Tekst do analizy ▸

-----

O nadchodzącej, piątej rocznicy naszego powrotu z Chin myślałam już od dawna i wiedziałam, że zbliża się wielkimi krokami. Nie sprawiło to jednak, że w jakikolwiek sposób przywykłam do tej myśli. Cały czas wydaje mi się ona tak samo nierealna.
Jakim cudem minęło 5 lat??? I jakim cudem jestem z powrotem w Polsce dłużej niż w ogóle trwał mój pobyt w Chinach?
Co więcej, w kwietniu 2025 r. minie 10 lat odkąd wyjechaliśmy do Chin, co jest chyba jeszcze bardziej niesamowite i jeszcze bardziej nie do pojęcia przez mój mózg.
Nie ukrywam, że o Chinach myślę często. Kiedyś te 4 lata wydawały mi się szalenie długim okresem w moim życiu, ale tak naprawdę 4 lata to niezbyt dużo na przestrzeni całego życia. Jako że ja już powoli zbliżam się do 40-tki, to jest to zaledwie 10% mojego życia, a z czasem ten procent będzie się tylko zmniejszał (mam nadzieję).

-----

Zadania do wykonania ▸
a. Przepisz z tekstu o powrocie z Chin fragment, który zaczyna się od słów "O nadchodzącej, piątej", a kończy na słowach "tak samo nierealna.".
b. Jak mógłby brzmieć dalszy ciąg tekstu o powrocie z Chin? Kontynuuj go od miejsca, w którym się kończy.

Dane bezwzględnych współrzędnych pikseli:
-----

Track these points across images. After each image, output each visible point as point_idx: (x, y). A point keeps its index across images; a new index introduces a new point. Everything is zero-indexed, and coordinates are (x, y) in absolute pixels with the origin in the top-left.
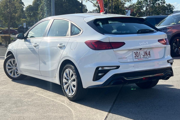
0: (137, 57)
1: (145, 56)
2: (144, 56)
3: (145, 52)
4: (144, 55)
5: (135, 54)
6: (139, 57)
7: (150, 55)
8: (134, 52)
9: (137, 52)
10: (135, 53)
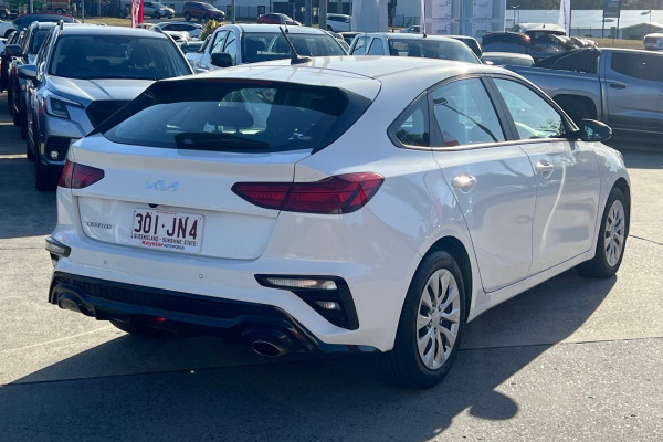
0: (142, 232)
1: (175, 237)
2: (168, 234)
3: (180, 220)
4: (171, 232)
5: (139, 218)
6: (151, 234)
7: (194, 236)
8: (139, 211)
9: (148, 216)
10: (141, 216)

-----

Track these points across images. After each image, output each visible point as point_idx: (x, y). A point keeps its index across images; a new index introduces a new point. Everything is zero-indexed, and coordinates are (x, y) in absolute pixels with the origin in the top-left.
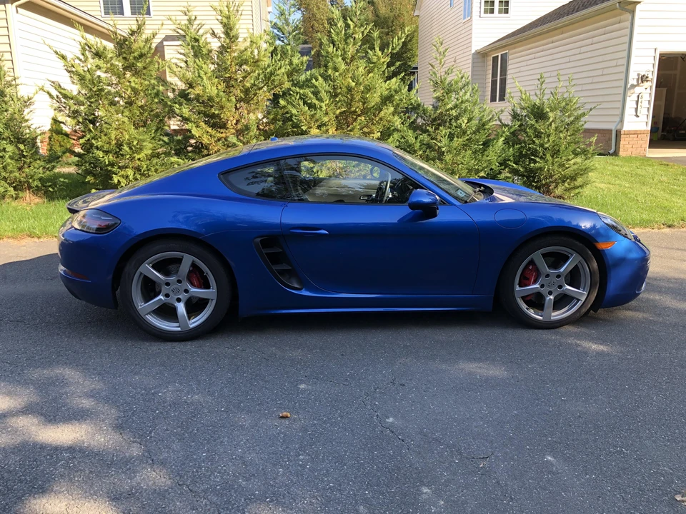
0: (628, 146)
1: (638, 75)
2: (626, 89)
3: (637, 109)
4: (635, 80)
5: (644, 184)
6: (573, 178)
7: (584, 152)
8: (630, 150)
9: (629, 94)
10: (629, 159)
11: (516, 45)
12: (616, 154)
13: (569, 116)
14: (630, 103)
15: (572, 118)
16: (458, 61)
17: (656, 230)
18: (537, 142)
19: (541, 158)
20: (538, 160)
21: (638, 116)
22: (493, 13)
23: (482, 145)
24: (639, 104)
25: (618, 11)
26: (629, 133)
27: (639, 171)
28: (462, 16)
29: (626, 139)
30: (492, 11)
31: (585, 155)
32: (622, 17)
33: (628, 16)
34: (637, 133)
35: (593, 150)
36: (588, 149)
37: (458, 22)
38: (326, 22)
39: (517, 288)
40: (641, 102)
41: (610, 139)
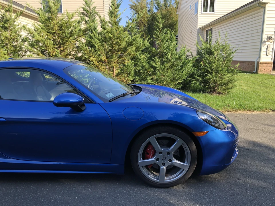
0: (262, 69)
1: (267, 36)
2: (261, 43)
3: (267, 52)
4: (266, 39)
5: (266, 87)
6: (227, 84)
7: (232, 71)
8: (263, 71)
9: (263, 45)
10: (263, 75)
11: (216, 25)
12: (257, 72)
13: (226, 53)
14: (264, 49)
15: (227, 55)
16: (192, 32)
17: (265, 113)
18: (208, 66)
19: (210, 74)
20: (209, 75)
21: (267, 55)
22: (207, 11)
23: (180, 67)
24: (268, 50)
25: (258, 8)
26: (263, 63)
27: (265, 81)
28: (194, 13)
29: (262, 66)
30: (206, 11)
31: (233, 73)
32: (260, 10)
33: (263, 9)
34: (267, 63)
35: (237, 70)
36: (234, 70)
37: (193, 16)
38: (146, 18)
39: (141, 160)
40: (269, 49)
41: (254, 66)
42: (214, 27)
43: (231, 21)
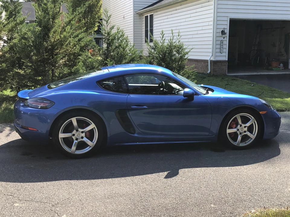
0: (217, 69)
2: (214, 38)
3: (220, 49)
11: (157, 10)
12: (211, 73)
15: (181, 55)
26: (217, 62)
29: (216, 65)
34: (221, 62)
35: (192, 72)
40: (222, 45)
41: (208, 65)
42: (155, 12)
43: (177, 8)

-----

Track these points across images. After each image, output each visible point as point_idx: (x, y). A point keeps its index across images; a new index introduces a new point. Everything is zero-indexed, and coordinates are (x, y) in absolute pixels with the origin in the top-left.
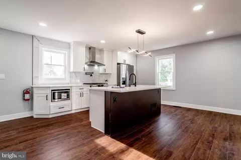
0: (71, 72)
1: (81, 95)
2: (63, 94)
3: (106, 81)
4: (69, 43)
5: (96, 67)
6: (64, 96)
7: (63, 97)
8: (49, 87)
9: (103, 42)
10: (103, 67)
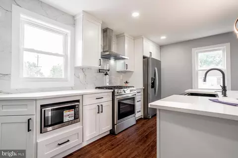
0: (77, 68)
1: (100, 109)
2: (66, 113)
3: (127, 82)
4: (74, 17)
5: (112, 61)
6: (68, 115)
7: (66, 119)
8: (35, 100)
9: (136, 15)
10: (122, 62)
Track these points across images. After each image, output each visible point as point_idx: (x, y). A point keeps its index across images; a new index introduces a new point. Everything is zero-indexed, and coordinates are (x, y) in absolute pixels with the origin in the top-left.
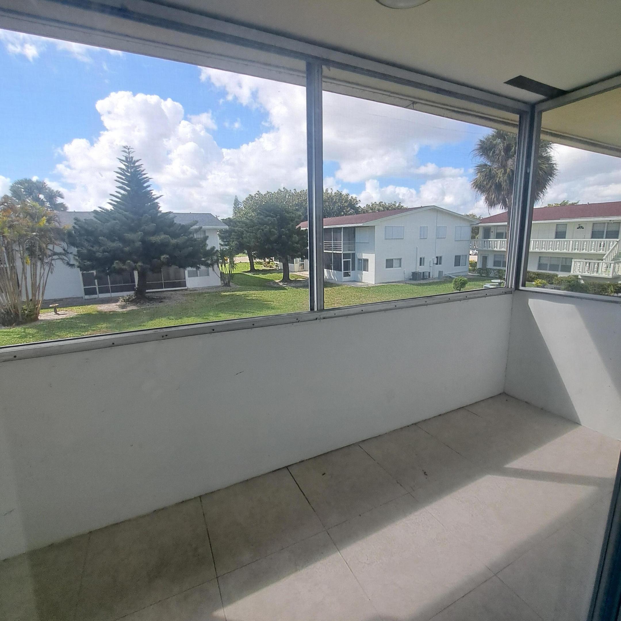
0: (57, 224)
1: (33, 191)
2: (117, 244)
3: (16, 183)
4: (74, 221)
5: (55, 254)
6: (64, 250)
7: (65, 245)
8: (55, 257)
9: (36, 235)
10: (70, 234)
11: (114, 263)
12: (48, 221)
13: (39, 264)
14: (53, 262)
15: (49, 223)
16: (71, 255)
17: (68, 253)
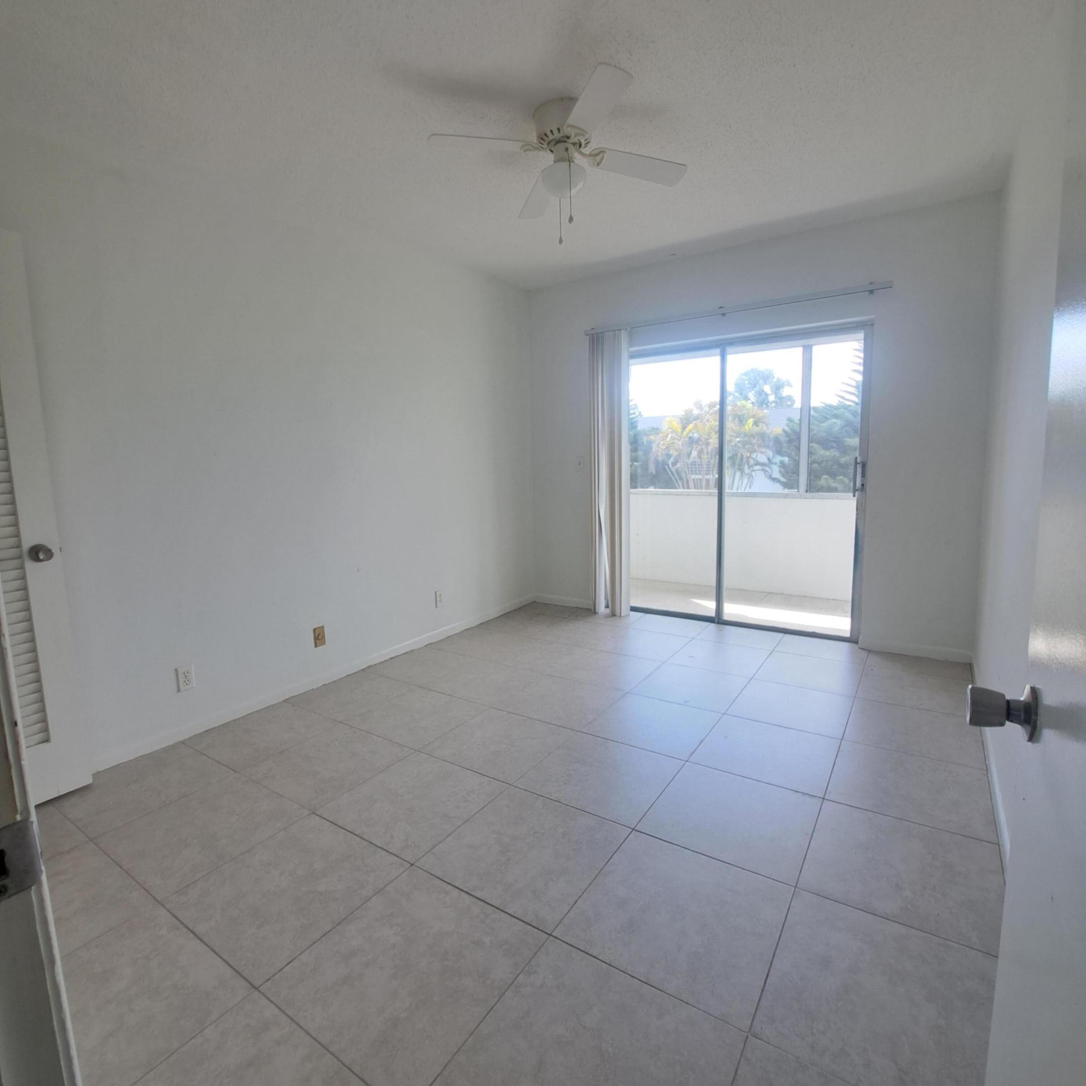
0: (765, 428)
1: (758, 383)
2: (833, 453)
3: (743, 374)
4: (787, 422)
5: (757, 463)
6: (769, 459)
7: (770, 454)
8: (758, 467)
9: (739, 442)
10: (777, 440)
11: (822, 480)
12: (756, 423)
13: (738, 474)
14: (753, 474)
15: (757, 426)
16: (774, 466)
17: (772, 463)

-----

Odpowiedzi do zadań ▸
a.
O nadchodzącej, piątej rocznicy naszego powrotu z Chin myślałam już od dawna i wiedziałam, że zbliża się wielkimi krokami. Nie sprawiło to jednak, że w jakikolwiek sposób przywykłam do tej myśli. Cały czas wydaje mi się ona tak samo nierealna.

b.
Z drugiej jednak strony, był to okres niezwykle intensywny, pełen przeżyć, doświadczeń, przygód, a także wielu, wielu, naprawdę wielu skrajnych emocji. Nie było drugiego takiego w moim życiu, więc automatycznie urasta on do znacznie większych rozmiarów.
Z całą pewnością był to jeden z najważniejszych i najbardziej znaczących okresów w moim życiu, który miał ogromny wpływ na to, kim jestem obecnie. Z całą pewnością nie wróciłam z Chin tą samą osobą, którą byłam, gdy moja noga stanęła tam po raz pierwszy.
Kolejna sprawa to dynamiczność, gdyż mieszkając w Chinach tak naprawdę co chwilę coś się zmieniało, często diametralnie, niczego nie mogłam być do końca pewna, nie mogłam zbyt daleko wybiegać z planami w przyszłość.
Odkąd jestem w Polsce jest dokładnie odwrotnie. Chociaż od powrotu nastąpiło wiele ważnych zmian w moim życiu, to wszystko odbyło się zgodnie z planem, wszystko zostało przewidziane i zamierzone. Odkąd przeprowadziłam się na podkrakowską wieś, to dodatkowo mam też swoje docelowe miejsce zamieszkania, którego nie planuję już nigdy zmieniać. Oczywiście pod warunkiem, że Putin nas nie najedzie albo czegoś tutaj nie zrzuci.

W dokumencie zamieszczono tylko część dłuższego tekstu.